* [Requirements] Reproduce the entries without any change, starting at the first one and ending with the line that contains "Count of push pins on the white backdrop: 30", including that line.

* [Data items]
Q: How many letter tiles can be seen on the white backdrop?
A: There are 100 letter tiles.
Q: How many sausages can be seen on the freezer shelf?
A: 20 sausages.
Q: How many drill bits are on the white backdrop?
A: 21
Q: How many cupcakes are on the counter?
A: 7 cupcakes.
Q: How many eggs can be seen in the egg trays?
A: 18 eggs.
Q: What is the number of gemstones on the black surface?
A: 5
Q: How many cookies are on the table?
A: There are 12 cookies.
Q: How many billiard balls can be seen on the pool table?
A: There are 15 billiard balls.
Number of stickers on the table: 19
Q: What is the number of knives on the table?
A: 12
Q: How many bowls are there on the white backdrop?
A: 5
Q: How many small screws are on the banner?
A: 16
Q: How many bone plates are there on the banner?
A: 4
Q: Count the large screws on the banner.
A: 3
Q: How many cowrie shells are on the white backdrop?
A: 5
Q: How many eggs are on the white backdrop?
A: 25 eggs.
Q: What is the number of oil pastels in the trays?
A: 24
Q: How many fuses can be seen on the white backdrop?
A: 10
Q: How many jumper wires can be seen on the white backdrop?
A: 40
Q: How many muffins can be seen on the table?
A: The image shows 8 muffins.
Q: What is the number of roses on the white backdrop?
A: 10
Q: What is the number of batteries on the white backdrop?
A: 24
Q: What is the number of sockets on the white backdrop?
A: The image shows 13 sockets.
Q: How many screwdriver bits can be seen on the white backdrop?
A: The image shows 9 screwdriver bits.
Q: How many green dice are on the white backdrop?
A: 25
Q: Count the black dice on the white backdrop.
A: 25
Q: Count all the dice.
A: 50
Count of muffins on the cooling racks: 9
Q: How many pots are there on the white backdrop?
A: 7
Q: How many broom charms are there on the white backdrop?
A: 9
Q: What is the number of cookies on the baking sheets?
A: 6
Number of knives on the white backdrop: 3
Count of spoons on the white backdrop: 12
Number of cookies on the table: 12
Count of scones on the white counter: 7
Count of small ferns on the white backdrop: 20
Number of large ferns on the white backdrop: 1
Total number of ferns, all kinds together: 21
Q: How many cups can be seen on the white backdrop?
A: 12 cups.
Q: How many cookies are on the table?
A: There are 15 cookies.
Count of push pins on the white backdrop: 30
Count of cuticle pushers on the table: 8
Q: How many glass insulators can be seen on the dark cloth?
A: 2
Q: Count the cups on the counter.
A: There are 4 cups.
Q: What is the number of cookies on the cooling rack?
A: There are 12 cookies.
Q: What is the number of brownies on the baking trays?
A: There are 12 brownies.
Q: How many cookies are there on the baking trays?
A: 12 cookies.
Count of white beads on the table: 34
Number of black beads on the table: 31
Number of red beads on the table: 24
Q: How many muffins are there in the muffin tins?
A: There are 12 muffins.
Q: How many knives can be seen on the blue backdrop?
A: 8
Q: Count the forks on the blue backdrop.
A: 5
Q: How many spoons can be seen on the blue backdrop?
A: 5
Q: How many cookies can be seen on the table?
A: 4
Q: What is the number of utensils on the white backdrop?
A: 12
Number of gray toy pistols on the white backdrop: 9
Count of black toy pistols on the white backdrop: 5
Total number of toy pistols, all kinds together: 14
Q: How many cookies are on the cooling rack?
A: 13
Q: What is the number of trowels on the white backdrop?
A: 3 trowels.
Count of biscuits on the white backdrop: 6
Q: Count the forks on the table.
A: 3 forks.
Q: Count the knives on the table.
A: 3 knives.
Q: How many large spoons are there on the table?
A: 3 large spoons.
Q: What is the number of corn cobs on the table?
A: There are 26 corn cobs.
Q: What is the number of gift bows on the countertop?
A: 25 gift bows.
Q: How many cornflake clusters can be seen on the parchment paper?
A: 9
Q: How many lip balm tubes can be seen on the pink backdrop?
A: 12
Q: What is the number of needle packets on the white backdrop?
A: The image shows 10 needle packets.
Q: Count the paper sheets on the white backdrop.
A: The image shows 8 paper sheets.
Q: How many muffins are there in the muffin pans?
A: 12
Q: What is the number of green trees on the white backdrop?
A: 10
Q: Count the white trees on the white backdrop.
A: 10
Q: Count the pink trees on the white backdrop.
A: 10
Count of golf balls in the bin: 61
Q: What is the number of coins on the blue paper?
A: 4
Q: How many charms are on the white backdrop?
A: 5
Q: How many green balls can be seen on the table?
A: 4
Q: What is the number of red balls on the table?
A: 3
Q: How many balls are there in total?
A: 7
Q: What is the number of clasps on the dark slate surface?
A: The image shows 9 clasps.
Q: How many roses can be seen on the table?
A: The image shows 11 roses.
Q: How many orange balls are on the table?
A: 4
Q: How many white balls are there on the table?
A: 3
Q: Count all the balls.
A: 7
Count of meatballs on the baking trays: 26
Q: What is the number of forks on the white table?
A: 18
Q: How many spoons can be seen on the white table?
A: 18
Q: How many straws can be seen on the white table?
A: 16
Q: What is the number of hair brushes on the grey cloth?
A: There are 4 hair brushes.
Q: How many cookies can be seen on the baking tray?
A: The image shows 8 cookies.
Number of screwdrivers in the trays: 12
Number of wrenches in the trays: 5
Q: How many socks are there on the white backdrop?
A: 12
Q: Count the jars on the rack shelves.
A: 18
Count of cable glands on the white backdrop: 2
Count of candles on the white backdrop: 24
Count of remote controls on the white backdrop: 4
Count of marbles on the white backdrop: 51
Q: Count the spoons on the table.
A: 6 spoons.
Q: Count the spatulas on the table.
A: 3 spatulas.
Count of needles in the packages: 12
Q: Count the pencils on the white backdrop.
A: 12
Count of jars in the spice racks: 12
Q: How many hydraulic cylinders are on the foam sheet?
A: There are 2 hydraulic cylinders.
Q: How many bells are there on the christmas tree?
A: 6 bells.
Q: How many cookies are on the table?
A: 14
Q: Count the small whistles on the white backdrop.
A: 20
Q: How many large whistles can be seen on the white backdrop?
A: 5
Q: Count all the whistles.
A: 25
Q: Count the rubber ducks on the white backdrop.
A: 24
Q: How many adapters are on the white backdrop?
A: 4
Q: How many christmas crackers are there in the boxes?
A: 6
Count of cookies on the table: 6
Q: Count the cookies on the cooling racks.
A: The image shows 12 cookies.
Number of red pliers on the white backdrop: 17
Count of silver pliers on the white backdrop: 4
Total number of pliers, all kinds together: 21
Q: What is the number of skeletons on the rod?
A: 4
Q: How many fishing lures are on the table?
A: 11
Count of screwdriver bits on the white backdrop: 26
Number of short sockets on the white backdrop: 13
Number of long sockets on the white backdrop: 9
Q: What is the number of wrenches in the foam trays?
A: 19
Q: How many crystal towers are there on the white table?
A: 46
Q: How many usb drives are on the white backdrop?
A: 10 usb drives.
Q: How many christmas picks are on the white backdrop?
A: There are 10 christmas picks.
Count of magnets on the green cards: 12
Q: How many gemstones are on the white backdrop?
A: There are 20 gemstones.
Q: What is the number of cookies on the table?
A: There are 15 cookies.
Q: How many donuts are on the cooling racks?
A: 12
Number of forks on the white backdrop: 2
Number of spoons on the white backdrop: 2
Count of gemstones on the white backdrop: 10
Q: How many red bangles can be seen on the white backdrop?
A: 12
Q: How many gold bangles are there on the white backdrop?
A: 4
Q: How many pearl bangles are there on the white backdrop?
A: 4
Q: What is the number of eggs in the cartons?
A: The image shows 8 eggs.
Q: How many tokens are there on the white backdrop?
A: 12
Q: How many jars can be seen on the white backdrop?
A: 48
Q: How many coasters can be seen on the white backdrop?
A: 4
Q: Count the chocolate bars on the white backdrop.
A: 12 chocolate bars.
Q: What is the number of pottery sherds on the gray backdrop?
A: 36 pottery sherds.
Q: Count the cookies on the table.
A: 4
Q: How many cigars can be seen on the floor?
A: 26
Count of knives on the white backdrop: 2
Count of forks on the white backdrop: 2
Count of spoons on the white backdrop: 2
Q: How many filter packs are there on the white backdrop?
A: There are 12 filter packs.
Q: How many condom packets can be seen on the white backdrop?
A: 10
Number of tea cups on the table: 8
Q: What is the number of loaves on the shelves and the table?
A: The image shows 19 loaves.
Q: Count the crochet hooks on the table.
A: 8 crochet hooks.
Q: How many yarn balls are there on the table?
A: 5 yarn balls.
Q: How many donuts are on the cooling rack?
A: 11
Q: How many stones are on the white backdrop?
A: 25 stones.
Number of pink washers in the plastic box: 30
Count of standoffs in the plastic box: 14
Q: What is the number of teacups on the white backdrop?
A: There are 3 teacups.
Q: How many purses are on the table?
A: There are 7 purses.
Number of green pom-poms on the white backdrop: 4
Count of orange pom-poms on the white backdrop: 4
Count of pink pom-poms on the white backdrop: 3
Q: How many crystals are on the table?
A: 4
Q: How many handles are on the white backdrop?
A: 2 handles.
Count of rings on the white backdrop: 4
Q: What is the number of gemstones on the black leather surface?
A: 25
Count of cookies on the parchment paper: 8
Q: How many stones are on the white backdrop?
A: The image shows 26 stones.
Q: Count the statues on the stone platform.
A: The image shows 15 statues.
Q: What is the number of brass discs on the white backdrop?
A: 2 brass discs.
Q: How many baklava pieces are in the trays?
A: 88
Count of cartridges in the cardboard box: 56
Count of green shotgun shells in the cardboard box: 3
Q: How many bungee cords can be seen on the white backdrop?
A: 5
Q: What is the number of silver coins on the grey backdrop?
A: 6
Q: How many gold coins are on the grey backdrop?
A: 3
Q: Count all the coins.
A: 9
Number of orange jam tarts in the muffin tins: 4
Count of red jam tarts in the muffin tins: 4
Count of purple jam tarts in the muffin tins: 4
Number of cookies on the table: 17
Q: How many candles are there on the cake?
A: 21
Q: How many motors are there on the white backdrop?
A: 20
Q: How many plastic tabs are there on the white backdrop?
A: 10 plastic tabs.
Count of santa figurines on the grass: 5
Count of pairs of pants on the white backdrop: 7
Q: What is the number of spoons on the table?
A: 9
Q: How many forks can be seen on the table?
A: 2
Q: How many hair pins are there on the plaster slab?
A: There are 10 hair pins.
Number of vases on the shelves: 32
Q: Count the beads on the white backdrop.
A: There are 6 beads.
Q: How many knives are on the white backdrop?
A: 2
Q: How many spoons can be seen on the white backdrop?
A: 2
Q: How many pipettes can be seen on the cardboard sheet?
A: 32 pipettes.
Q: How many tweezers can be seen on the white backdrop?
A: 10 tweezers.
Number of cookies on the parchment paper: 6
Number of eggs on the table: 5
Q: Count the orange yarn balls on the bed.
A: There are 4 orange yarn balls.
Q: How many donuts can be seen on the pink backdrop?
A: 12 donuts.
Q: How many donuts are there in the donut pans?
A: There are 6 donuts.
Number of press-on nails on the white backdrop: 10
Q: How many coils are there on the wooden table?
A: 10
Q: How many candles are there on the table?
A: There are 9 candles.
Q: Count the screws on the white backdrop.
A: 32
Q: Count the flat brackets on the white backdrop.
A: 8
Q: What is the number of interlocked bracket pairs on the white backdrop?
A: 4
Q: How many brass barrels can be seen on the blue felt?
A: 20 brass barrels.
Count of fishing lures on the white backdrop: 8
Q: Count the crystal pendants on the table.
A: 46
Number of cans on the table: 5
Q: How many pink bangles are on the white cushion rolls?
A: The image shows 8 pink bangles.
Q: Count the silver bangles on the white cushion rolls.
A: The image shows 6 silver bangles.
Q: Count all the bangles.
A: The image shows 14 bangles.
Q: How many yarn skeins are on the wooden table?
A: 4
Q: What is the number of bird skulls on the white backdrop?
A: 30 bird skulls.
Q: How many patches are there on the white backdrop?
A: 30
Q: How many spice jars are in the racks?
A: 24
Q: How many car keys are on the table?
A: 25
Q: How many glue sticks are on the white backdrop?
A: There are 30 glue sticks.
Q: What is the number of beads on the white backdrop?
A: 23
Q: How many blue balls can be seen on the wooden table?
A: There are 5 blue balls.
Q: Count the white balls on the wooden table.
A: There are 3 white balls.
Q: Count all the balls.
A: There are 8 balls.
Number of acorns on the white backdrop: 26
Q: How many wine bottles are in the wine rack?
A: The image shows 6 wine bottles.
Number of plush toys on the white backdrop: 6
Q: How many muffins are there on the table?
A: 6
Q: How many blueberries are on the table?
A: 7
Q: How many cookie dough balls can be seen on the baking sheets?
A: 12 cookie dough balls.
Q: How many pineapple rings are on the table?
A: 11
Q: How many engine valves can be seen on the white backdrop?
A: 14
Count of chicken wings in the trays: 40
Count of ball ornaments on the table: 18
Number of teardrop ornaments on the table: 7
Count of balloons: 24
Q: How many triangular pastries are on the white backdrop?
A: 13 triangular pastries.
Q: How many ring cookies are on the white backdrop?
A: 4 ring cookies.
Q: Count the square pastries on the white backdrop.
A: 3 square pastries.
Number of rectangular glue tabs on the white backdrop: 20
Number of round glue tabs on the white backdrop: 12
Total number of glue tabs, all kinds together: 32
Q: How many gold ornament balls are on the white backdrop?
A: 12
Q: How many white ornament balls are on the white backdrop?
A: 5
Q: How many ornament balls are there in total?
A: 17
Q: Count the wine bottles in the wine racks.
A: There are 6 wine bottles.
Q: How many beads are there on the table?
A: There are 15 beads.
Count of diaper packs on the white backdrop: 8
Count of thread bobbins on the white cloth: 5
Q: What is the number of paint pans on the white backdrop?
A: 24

* [Finished exercise]
Q: How many letter tiles can be seen on the white backdrop?
A: There are 100 letter tiles.
Q: How many sausages can be seen on the freezer shelf?
A: 20 sausages.
Q: How many drill bits are on the white backdrop?
A: 21
Q: How many cupcakes are on the counter?
A: 7 cupcakes.
Q: How many eggs can be seen in the egg trays?
A: 18 eggs.
Q: What is the number of gemstones on the black surface?
A: 5
Q: How many cookies are on the table?
A: There are 12 cookies.
Q: How many billiard balls can be seen on the pool table?
A: There are 15 billiard balls.
Number of stickers on the table: 19
Q: What is the number of knives on the table?
A: 12
Q: How many bowls are there on the white backdrop?
A: 5
Q: How many small screws are on the banner?
A: 16
Q: How many bone plates are there on the banner?
A: 4
Q: Count the large screws on the banner.
A: 3
Q: How many cowrie shells are on the white backdrop?
A: 5
Q: How many eggs are on the white backdrop?
A: 25 eggs.
Q: What is the number of oil pastels in the trays?
A: 24
Q: How many fuses can be seen on the white backdrop?
A: 10
Q: How many jumper wires can be seen on the white backdrop?
A: 40
Q: How many muffins can be seen on the table?
A: The image shows 8 muffins.
Q: What is the number of roses on the white backdrop?
A: 10
Q: What is the number of batteries on the white backdrop?
A: 24
Q: What is the number of sockets on the white backdrop?
A: The image shows 13 sockets.
Q: How many screwdriver bits can be seen on the white backdrop?
A: The image shows 9 screwdriver bits.
Q: How many green dice are on the white backdrop?
A: 25
Q: Count the black dice on the white backdrop.
A: 25
Q: Count all the dice.
A: 50
Count of muffins on the cooling racks: 9
Q: How many pots are there on the white backdrop?
A: 7
Q: How many broom charms are there on the white backdrop?
A: 9
Q: What is the number of cookies on the baking sheets?
A: 6
Number of knives on the white backdrop: 3
Count of spoons on the white backdrop: 12
Number of cookies on the table: 12
Count of scones on the white counter: 7
Count of small ferns on the white backdrop: 20
Number of large ferns on the white backdrop: 1
Total number of ferns, all kinds together: 21
Q: How many cups can be seen on the white backdrop?
A: 12 cups.
Q: How many cookies are on the table?
A: There are 15 cookies.
Count of push pins on the white backdrop: 30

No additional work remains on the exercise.